# Crock Pot Goose



## Goose Swatter

I think I got this recipe off this website but it is the best way I think to cook geese. You take 4 bottles of your favorite barbecue sauce and 4 very thinly sliced goose breasts and crock pot it for like 5-6 hrs. You put it on a hamburger bun and it tastes just like barbecued beef sandwiches.


----------



## djleye

> 4 bottles


   

That seems like an awful lot of sauce for 4 goose breasts!!!!


----------



## blhunter3

It takes the goose taste out :rollin: :rollin: :thumb: :stirpot:


----------



## DodgeLynn

If you spread the breasts out in a covered casserole dish and cook it in the oven it uses less sauce and less cook time, just make sure the meat is covered in the sauce. I have a recipe for a chipotle sauce I usually cook my moose meat in, but, we cooked goose this weekend in it and boy it was good. 
What is the best way to prepare fresh goose if I want to cook the whole thing in the oven. I have some good ideas for dressings and roasting, but, most the fellas I hunt with are breast and thigh men, so I don't really know the best approach to preparing the bird as a whole. 
I have all my mums old recipes ready to go, but she passed on so I don't know how she cleaned the bird. 
Lots of geese starting to move in my area so the opener is looking promising, and I should be testing lots of recipes and methods by lunch on thursday. Advise needed though!! Please. :justanangel:


----------



## rwestb

The recipe I use for goose is to brown the breasts first then layer the bottom of the crock pot with cream of mushroom soup then put in your breasts. Next cover with bacon, sliced onions, sliced fresh mushrooms, and more cream of mushroom soup.Then slow cook it all day. It will be very tender and delicious also you will have a nice gravey for mashed or baked potatoes.


----------



## maanjus11

Those recipes sound real good, I'll have to try them. I especially like the sound of the one with cream of mushroom/chicken.

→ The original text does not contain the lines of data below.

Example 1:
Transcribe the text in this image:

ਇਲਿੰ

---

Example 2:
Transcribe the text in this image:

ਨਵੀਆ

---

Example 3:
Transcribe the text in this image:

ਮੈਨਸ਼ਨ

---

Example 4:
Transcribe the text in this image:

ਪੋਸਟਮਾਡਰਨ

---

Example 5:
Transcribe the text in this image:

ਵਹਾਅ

Another good one I have found is what is called the coca-cola roast. It's simply two goose breasts, filleted off the bone along with one can of Coke (not Pepsi - seems to make a difference) and one can of water. Add salt and pepper, garlic salt, Lawry's seasoning along with any other seasoning you prefer. Add potatoes, carrots and onions. Put it in the crock pot for 6-8 hours and approximately a 1/2 hour before your serve add sliced mushrooms. If you put the shrooms in too soon they shrivel up.

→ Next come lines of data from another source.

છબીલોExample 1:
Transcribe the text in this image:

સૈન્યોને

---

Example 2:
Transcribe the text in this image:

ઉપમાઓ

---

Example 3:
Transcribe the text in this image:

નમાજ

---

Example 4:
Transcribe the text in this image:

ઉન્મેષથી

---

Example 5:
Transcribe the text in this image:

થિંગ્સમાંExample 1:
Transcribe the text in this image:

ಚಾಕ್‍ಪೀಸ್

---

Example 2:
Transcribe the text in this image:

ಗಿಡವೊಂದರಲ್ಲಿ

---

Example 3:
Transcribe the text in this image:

It turns out like a beef roast. The coke sure seems to make a difference.


----------



## Shu

yeah, we have done the Coke route and it works great!


----------



## fargojohnson

Breast out your goose and put into a crock pot. Brew a pot of coffee and put into your crock pot and cook for 15 to 18 hours. Take out the breasts and pull apart. Will have a slight coffee taste but I like to use some BBQ sauce and a bun. Pulled goose snadwhich.

Make sure you cook in your garge.


----------